Chinese optical physicist

Hou Xun (侯洵; born 6 December 1936) is a Chinese optical physicist, specializing in optoelectronics. He is a research professor and former director (1986–1995) of the Xi'an Institute of Optics and Precision Mechanics. He won the State Science and Technology Progress Award three times and was elected an academician of the Chinese Academy of Sciences in 1991.

== Early life and education ==
Hou was born 6 December 1936 in Lingbao, Henan, China, with his ancestral home in Xianyang, Shaanxi.

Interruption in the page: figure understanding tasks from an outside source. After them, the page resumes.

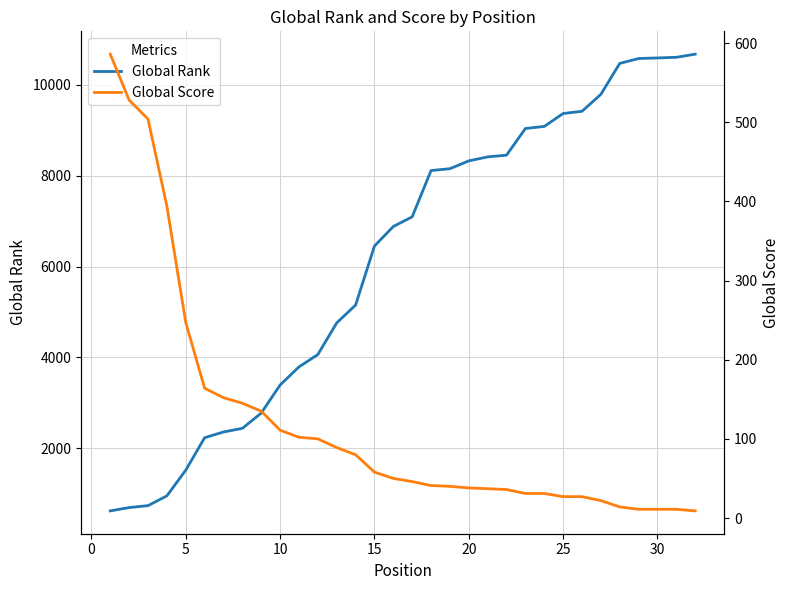

List the series in order of their peak value, highest first.

Global Rank, Global Score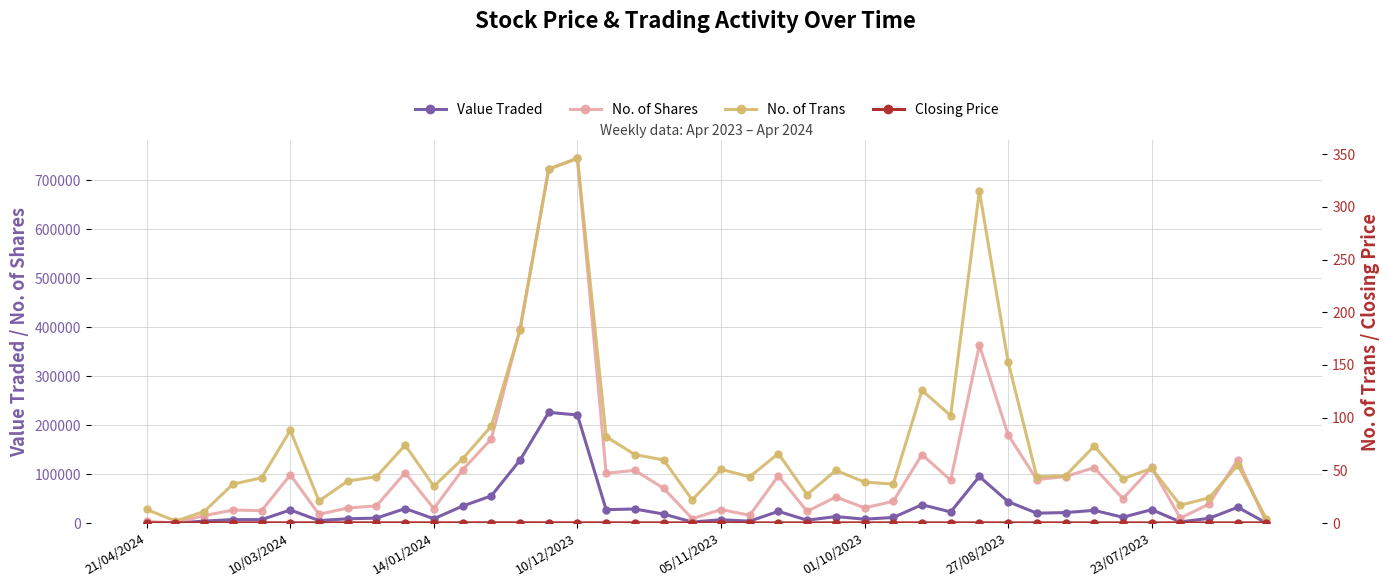

Which series has the largest total across all categories?

No. of Shares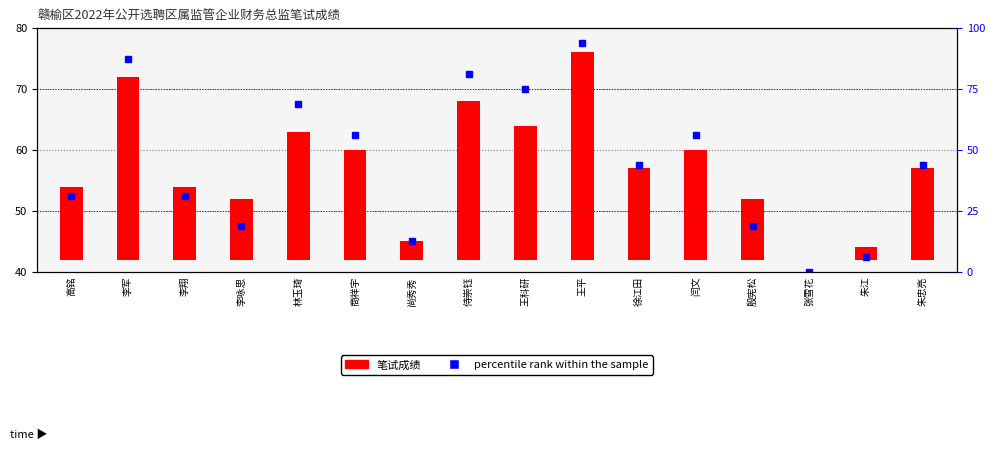

How many values are below 43?

7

He graduated from the Department of Physics of Northwest University in Xi'an in 1959, and conducted research under Wang Chengshu at the Institute of Nuclear Energy of the Chinese Academy of Sciences (now China Institute of Atomic Energy) from 1960 to 1961. In March 1962, he began working at the Xi'an Institute of Optics and Precision Mechanics (XIOPM). From 1979 to 1981 he was a visiting scholar at the Physics Department of Imperial College London and conducted research in optics.

== Career ==
In 1982, he became Deputy Director of XIOPM, and was promoted to Director in June 1986, serving until March 1995. He was a professor at Northwest University and an adjunct professor at Xi'an Jiaotong University, the University of Science and Technology of China (USTC), and South China Normal University.

Hou's main research area is transient optics. He led or participated in the development of eight types of high-speed cameras, which have been used in nuclear tests. He served as chief scientist of the "Femtosecond Laser Technology and Ultrafast Process of the Climbing Project A", a large-scale research project on ultrafast phenomena. He also invented the Pd-Ag-O-Cs (Palladium-Silver-Oxygen-Caesium) photocathode and published more than 200 research papers.

Hou won the State Science and Technology Progress Award three times, and was awarded the Ho Leung Ho Lee Prize for Technological Sciences. He was elected an academician of the Chinese Academy of Sciences in 1991.